After a feast on intestines (a special meal offered to honored guests) Bataa, bride’s aunt gave us a tour through wedding venue and insight into the wedding. The family ordered a Ger with furniture for a cost of approximately 3000 USD in Uyanga town; popular for woodcraft. In addition, they set up a table with wholly cooked mutton, pastries, alcohol drinks, and fruits as well as different types of drinks including mare’s milk, home-made vodkas and vodka. The wedding preparation took them about couple of weeks. Following the visit, we continued our ride to a beautiful alpine lake called Shireet, created by volcanic eruption millions of years ago. The Lake Shireet is a major tourist attraction; part of Unesco registered site and a national park preserving eco system in the end of Khangai mountain range. Passing the lake bride’s home will be found in one of the valleys. Steep slope trial to the lake looked challenging for any type of vehicle so it makes sense why they bring the bride on horse. It is time for those representatives heading bride’s home while we make our way to a host family for overnight stay.
Today is November 8, a birthday of Chinggis khan; our millennial leader and ceremonial day regarding lunar calendar also the wedding day. A girl with blue garment and white hat on white horse was our attraction.

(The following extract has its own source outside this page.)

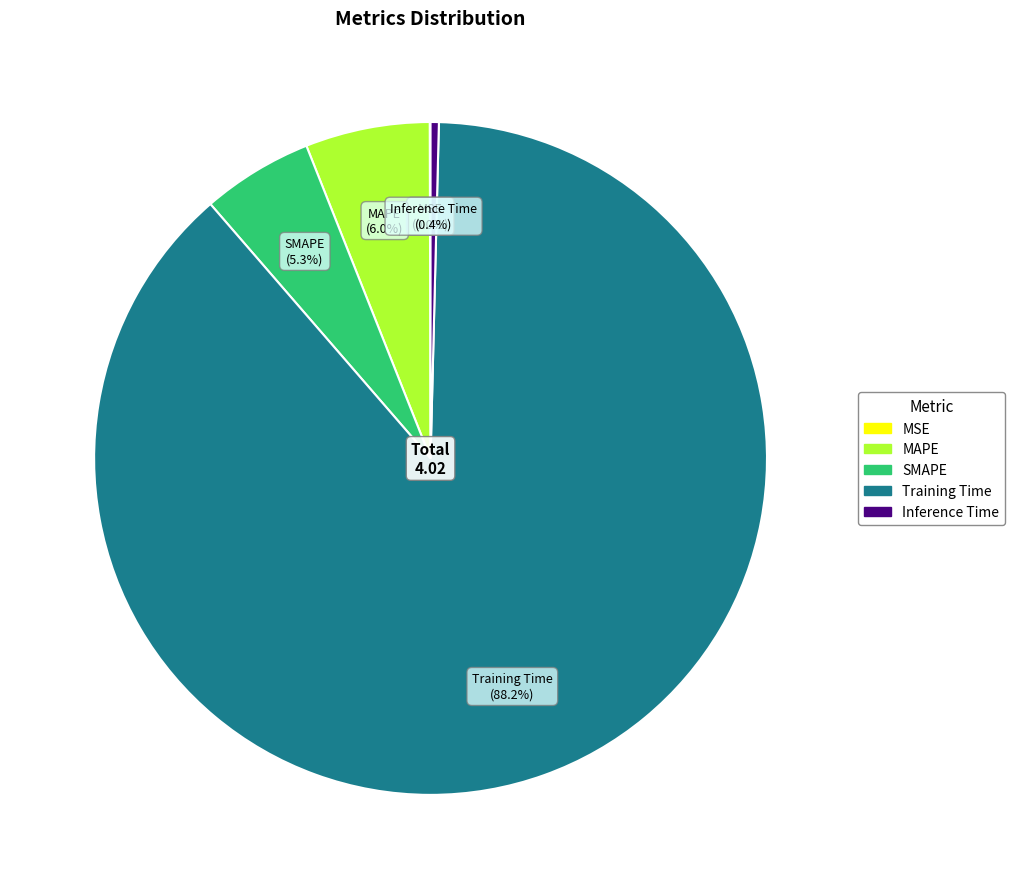

Which slice represents more than half of the pie?

Training Time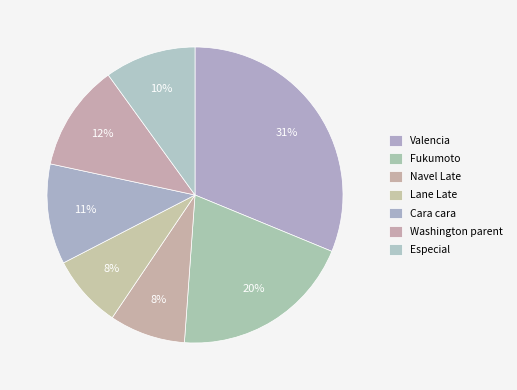

How many segments does this pie chart have?

7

Giidmaa is a bride and mother of a year old twin who were carried in garment of man on horse. Wedding reception has started with welcoming the wedding couple and eldest guests walking on a felt rug. As everyone sat on chair and ground, a monk from nearest town started Buddhist ceremony to bless the couple and guests. Completing the ceremony, Giidmaa lightened the stove and offered food to the god of fire which is a crucial part of the wedding ceremony. Mongolians believe in god of fire that stays in the stove place and symbolizes wind horse of man which should be taken care by the wife. Accordingly, the stove is a first thing to bring into the Ger after built and lightened to ensure good fortune. A very often Mongolians offer the meal first to the god of fire in stove and then a man.

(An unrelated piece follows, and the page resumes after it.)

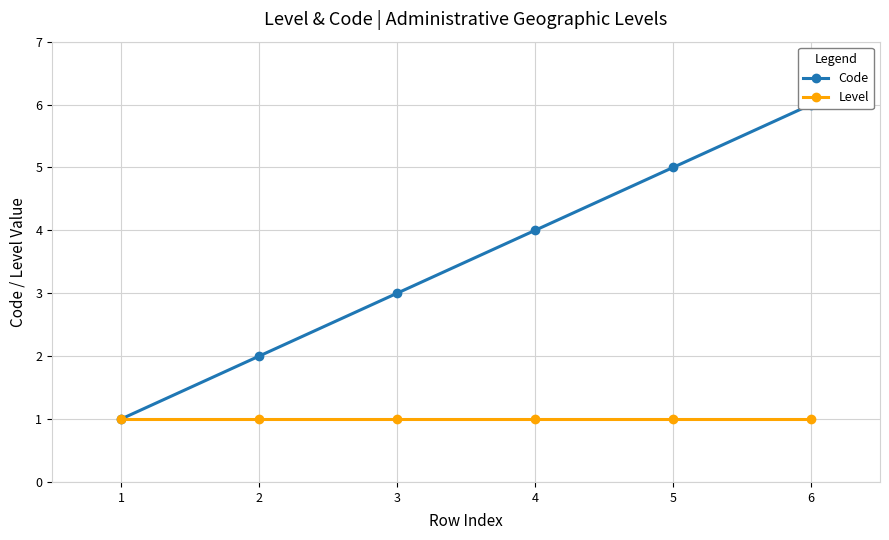

What is the approximate value of Level at 4?

1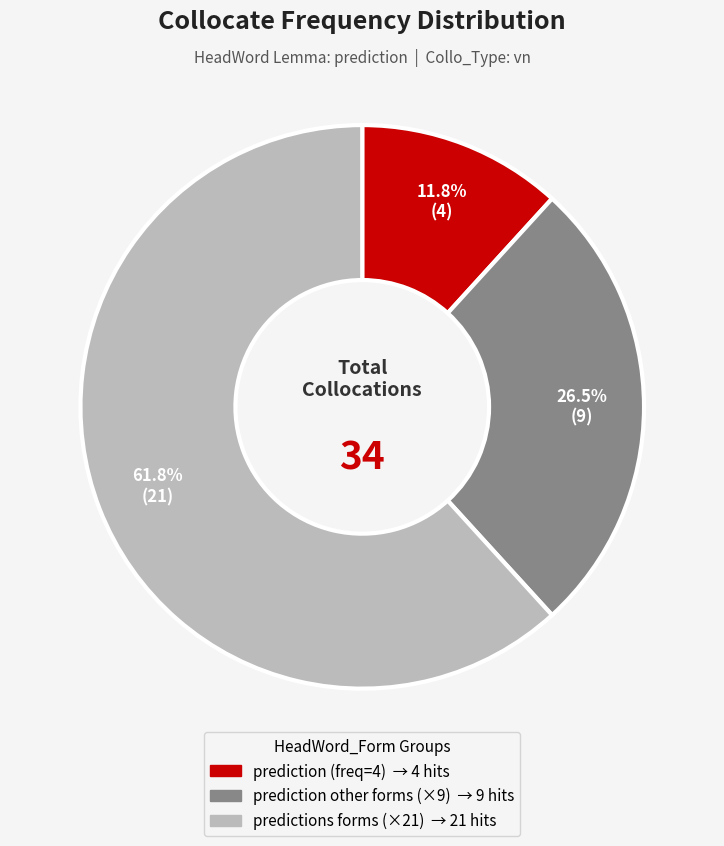

Is there a majority slice in this chart?

Yes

Giidmaa cooked the first milk tea
As soon as lighten the stove, Giidmaa cooked the first milk tea that was offered to guests. Father-in law complimented Giidmaa on how tasty the tea was. The last but not least task for Giidmaa was blessing the stove with incense given by the monk to ensure clean wind horse for the family. Meanwhile we enjoyed traditional dumpling soup and deep-fried meat pie. The moment they exchanged wedding rings was beginning of the ceremony. Although the Ger was spacious, a couple of hundred guests were welcomed in several shifts. It was cozy inside the Ger and guests performed beautiful songs.
We wished the best to the couple and left the Ger with great experience of traditional wedding and custom. The valley we traveled was a home of hospitable nomads and yak herders. Soon after a week they will prepare for harsh winter slaughtering sheep, cow and horse for meat and purchase hay for their herds.